I wasn’t going to blog about this, but I’m being pressured by my family, and I expect that they are the majority of my audience 🙂
Sundays are usually my day to work in my sewing room as TS&WGH takes the kids to Sunday school, church and then usually to lunch. That gives me a good 3, if not 4, hours alone. When they get home, he usually entertains the kids and may even make dinner, so I really have no responsibility, except to my art, on Sundays. Yesterday he suggested that we go to the Brauhaus for dinner. it’s within walking distance and we frequent it often, so it sounded like a perfectly reasonable plan. On the way there I saw a small group of people asking a passerby for directions. I looked more closely, and one person was my friend Silke! I was suprised to see her as she lives almost an hour away. She had her teenage daughter and two exchange students in tow, so she said they had been in Heidelberg that day and were now checking out more local sights, like the home of Boris Becker (did you know Boris Becker is from Leimen, the town we live in?). We invited them to join us for a drink (they declined dinner) and off we went to the restaurant. The proprietess of the restaurant pointed us towards the back room. We were a bit too big of a group for their regular dining room, but there’s an ante room we usually go to. But we weren’t pointed to the ante room. She said they were waiting, and I got a horrible feeling that she was sending us to the back just because we were Americans, and we were about to crash an army unit’s official “office party.” I pondered they for a moment and it was then that I finally realized what I was walking into! Needless to say, the large dining room was filled with my friends and neighbors. Some we have know only a short period (to include a traveling blogger TS&WGH met and enticed to come) and some we have known for almost a decade. Not bad for someone who moves every two to three years on average. Also not bad, was the fact that we had not only the obvious speakers of English and German, but also Swedish, French and Swiss-German. I am happy to report that most of my guests can speak at least two of the above languages. (I think it just adds to the intriguing-factor of a gathering.)

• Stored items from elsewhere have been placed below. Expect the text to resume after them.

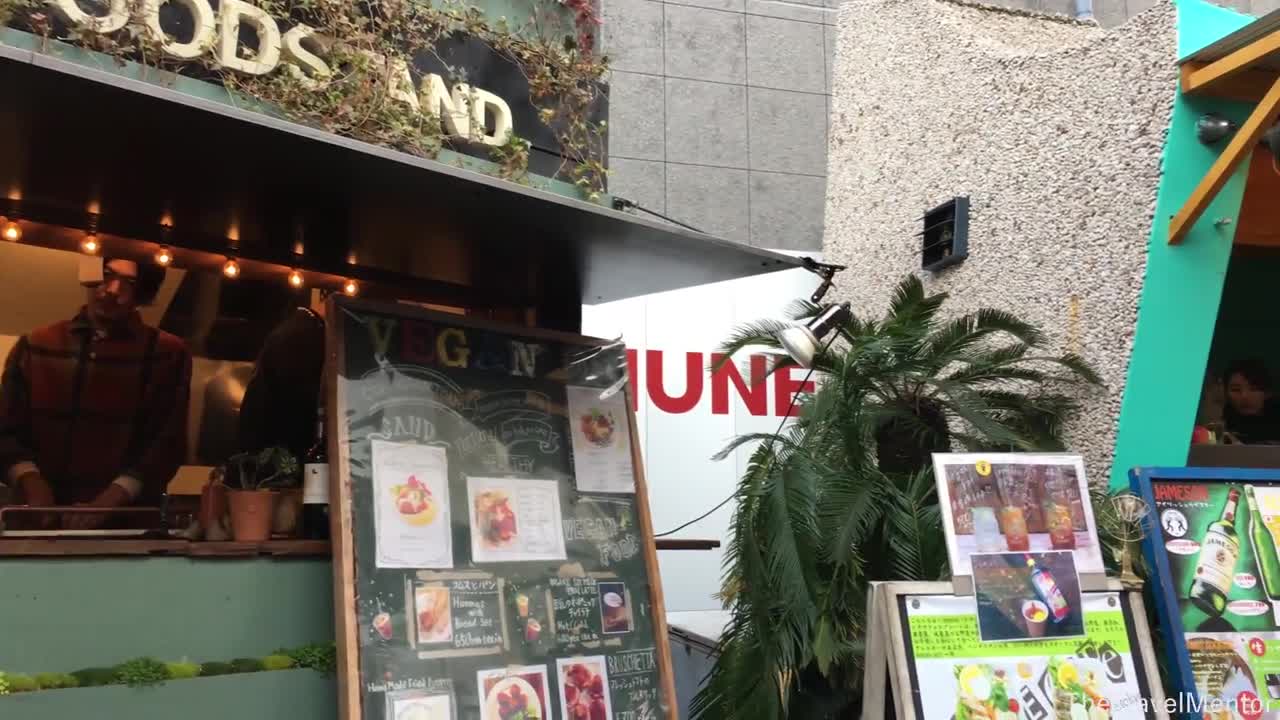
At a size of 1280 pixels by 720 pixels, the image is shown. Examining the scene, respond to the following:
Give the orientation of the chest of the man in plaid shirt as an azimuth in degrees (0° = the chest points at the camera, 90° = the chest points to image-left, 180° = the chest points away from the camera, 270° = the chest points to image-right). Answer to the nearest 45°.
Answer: approximately 0°

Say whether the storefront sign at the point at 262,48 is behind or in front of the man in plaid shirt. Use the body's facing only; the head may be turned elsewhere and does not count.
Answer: in front

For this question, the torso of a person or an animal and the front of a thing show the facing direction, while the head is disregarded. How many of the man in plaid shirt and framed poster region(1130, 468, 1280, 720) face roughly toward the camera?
2

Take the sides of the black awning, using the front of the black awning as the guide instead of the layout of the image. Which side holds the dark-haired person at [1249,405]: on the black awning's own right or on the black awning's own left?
on the black awning's own left

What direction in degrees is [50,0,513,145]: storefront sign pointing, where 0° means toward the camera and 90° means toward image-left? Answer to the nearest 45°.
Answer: approximately 315°

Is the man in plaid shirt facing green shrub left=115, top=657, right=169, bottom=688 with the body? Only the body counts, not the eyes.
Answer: yes
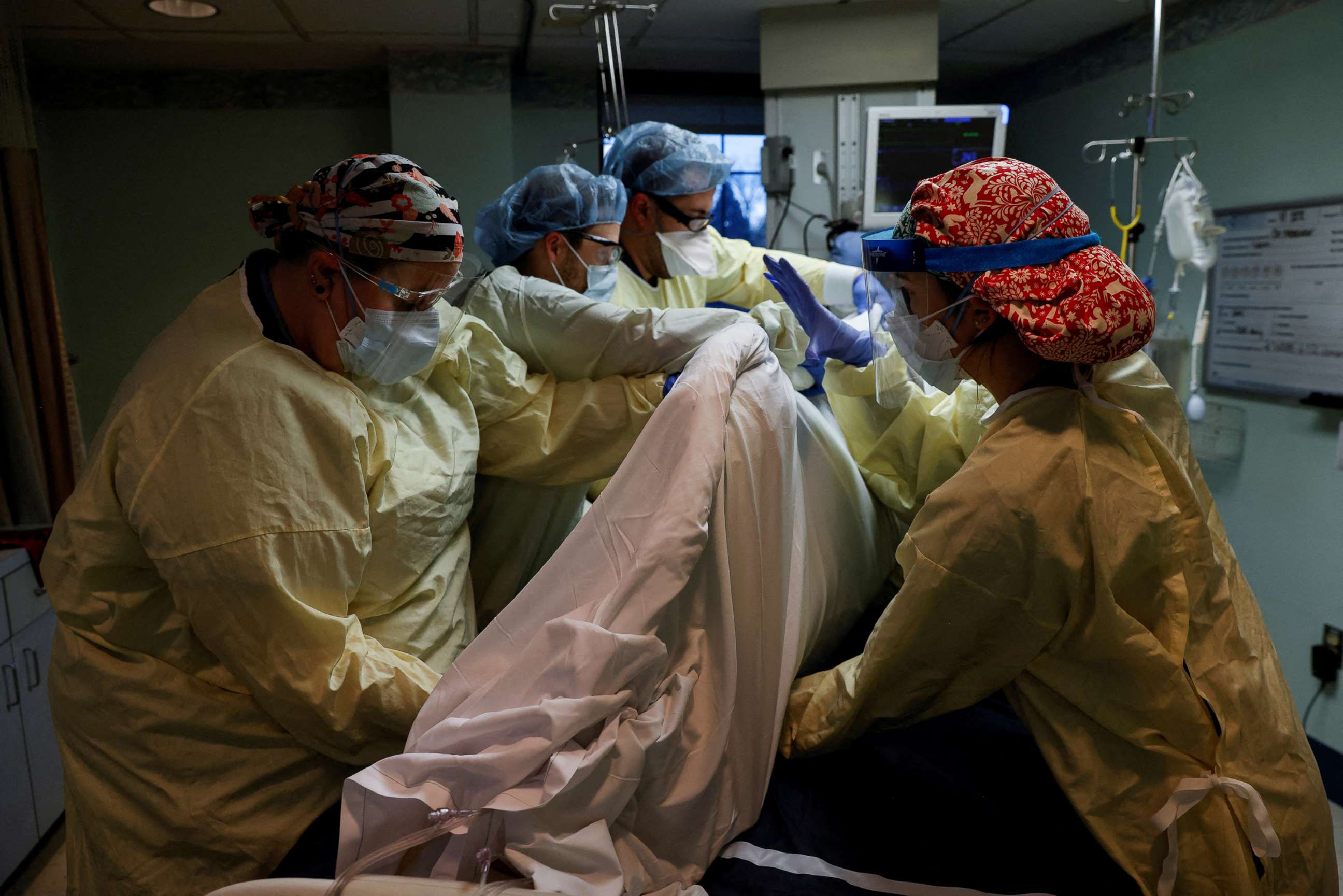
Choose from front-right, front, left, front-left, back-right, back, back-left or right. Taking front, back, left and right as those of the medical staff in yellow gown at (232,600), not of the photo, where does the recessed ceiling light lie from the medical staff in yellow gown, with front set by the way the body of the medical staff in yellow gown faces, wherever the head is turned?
back-left

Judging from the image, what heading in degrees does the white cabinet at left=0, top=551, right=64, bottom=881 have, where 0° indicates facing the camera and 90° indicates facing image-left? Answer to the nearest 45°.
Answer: approximately 315°

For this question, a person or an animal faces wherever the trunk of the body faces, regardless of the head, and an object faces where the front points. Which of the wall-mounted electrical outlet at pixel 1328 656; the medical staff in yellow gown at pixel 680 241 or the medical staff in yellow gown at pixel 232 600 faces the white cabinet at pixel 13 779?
the wall-mounted electrical outlet

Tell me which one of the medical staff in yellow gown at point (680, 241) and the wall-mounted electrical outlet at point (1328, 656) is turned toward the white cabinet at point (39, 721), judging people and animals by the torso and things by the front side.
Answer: the wall-mounted electrical outlet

We had a wonderful dinner, and neighbor Katrin organized a puppet show by the kids. Her son made a house façade and a the rest of the kids poked sock puppets through the windows and sang my favorite German Christmas song (Kling Glöckchen, Klingelingeling; sorry, no link as the only free download I could find was aweful). It was the cutest thing you’ve ever seen!
I got a bunch of quilting related gifts (they are such good friends, and so clued in!), such as shiny variegated thread, a new foot for my machine that makes fringey loops, a subscription to Patchwork Professional (this looks good), and lots of books. I got Fusing Fun by Laura Wasilowski, Fast Fun & Easy Fabric Boxes by C&T, and Quilts der Meisterklasse! You might recognize the English version, but nooooo, my friends decided I needed a real challenge and bought it for me in German (thanks Susanne, Michaela and Katrin!) Anyways, it’s a great book and I know I will spend hours pouring over it.

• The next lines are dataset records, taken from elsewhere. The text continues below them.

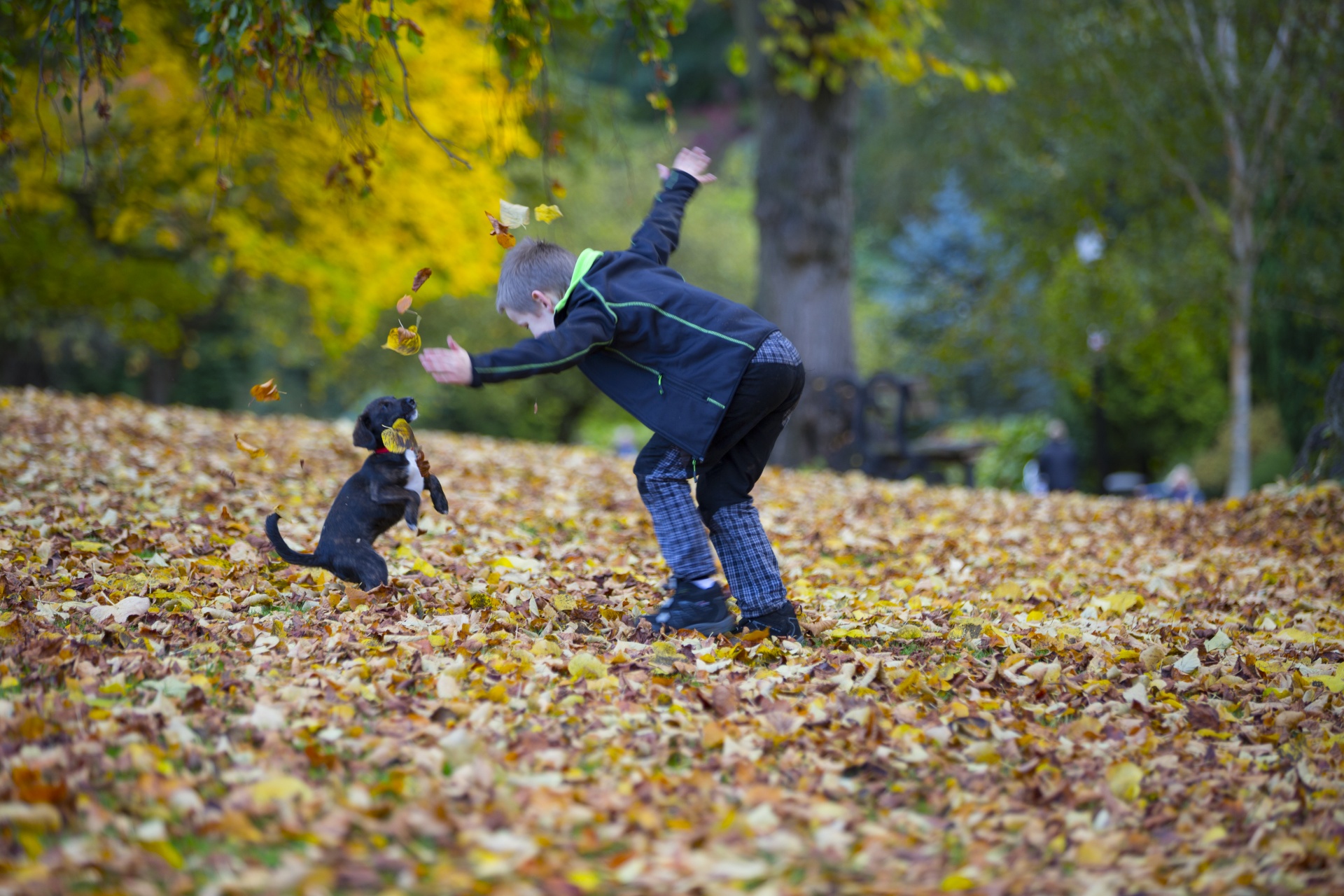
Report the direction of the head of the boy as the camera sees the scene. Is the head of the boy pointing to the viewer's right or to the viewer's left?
to the viewer's left

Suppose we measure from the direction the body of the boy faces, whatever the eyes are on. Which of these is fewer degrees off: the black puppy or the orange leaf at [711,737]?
the black puppy

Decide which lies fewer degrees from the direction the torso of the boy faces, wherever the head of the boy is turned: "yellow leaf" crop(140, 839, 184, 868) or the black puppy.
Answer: the black puppy

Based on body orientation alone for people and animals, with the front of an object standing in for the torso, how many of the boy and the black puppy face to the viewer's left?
1

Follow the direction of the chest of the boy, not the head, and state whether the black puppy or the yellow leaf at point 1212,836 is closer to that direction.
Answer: the black puppy

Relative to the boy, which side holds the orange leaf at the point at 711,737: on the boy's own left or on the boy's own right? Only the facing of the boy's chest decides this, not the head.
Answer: on the boy's own left

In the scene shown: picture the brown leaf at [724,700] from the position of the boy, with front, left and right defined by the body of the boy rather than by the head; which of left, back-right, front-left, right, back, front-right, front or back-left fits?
left

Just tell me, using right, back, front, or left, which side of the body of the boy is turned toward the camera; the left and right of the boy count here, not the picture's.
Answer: left

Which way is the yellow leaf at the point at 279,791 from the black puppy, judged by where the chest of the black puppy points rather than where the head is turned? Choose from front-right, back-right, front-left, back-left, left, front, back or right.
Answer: right

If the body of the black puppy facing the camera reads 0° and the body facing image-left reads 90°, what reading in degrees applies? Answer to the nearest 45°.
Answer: approximately 270°

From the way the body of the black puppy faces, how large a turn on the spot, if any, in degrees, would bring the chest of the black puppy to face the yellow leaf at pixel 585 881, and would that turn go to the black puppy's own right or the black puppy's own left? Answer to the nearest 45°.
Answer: approximately 90° to the black puppy's own right

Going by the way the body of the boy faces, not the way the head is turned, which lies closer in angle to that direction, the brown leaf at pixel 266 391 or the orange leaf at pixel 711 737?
the brown leaf

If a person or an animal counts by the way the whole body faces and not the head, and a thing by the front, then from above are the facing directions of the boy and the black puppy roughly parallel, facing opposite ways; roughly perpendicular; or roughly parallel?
roughly parallel, facing opposite ways
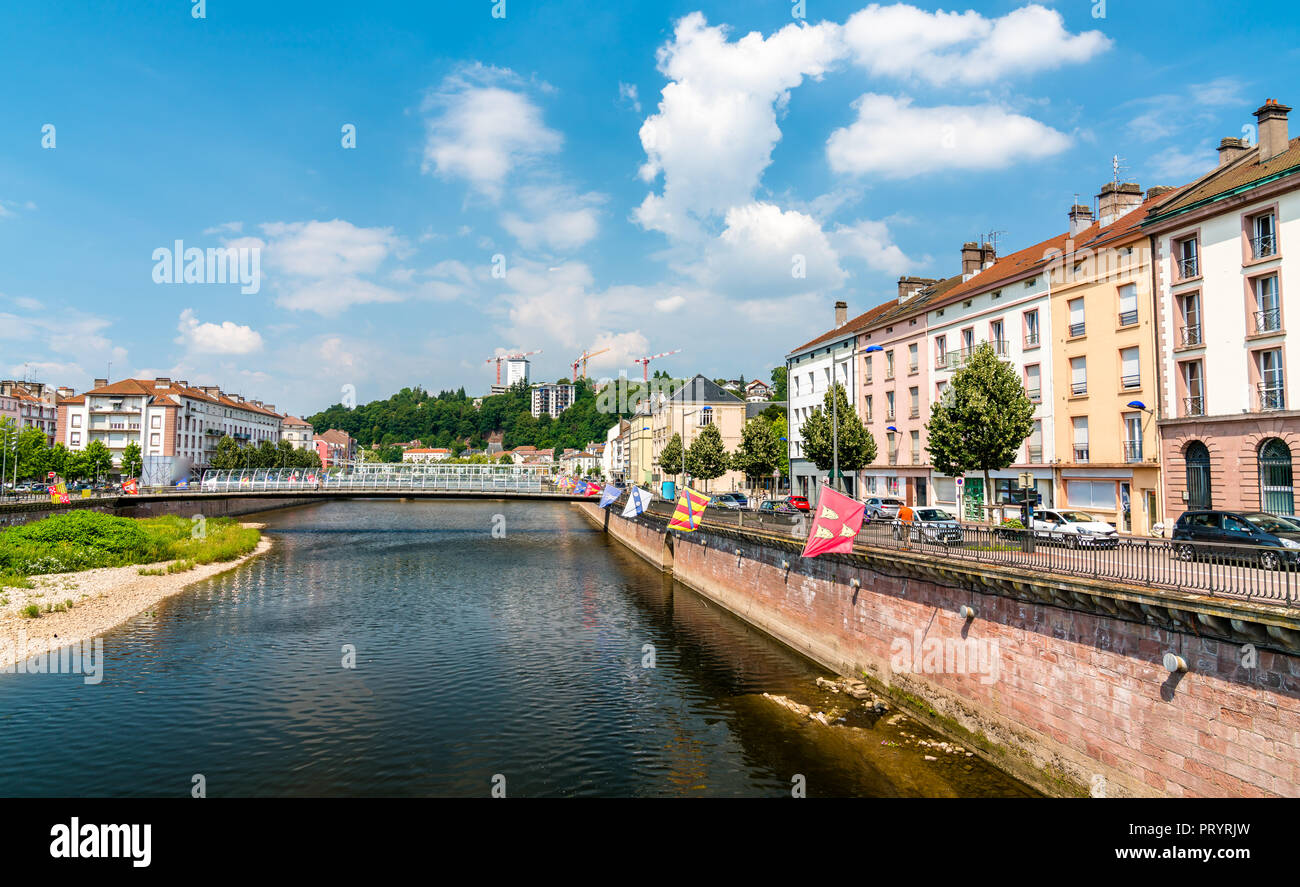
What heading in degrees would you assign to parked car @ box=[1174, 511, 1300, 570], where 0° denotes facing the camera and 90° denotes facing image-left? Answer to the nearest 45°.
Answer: approximately 315°

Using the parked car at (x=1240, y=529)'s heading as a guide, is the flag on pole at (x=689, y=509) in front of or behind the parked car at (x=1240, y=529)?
behind

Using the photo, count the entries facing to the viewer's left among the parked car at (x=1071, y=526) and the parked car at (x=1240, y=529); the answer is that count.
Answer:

I wanted to take a picture of the gift with the thread, foot and book because it was wrapped so German. Unfortunately, our camera died, and the cat ate the curly ribbon, so you’ll just have to imagine. Close your eyes and picture a foil covered cardboard square. Now, stand up a colorful book and prop a foil covered box behind it. Artfully arrange five spools of thread and a sewing machine foot in front of the book. Set this arrangement on a large square or clear cellophane printed with silver flowers; gather up the cellophane and tie at the top with no less than two colors of curly ribbon. (You have another tying option here that is often used with baskets of flowers: roll the cellophane across the top, parallel to your work surface. Tie one corner with curly ribbon to make a sort of “ear,” drape the ribbon artfully on the center, and tie the other corner to make another “ear.”)
Thank you every one for the thoughtful gifts, and most especially, thanks for coming to my party! And for those reading from afar, I hope that you are surrounded by wonderful friends as I am.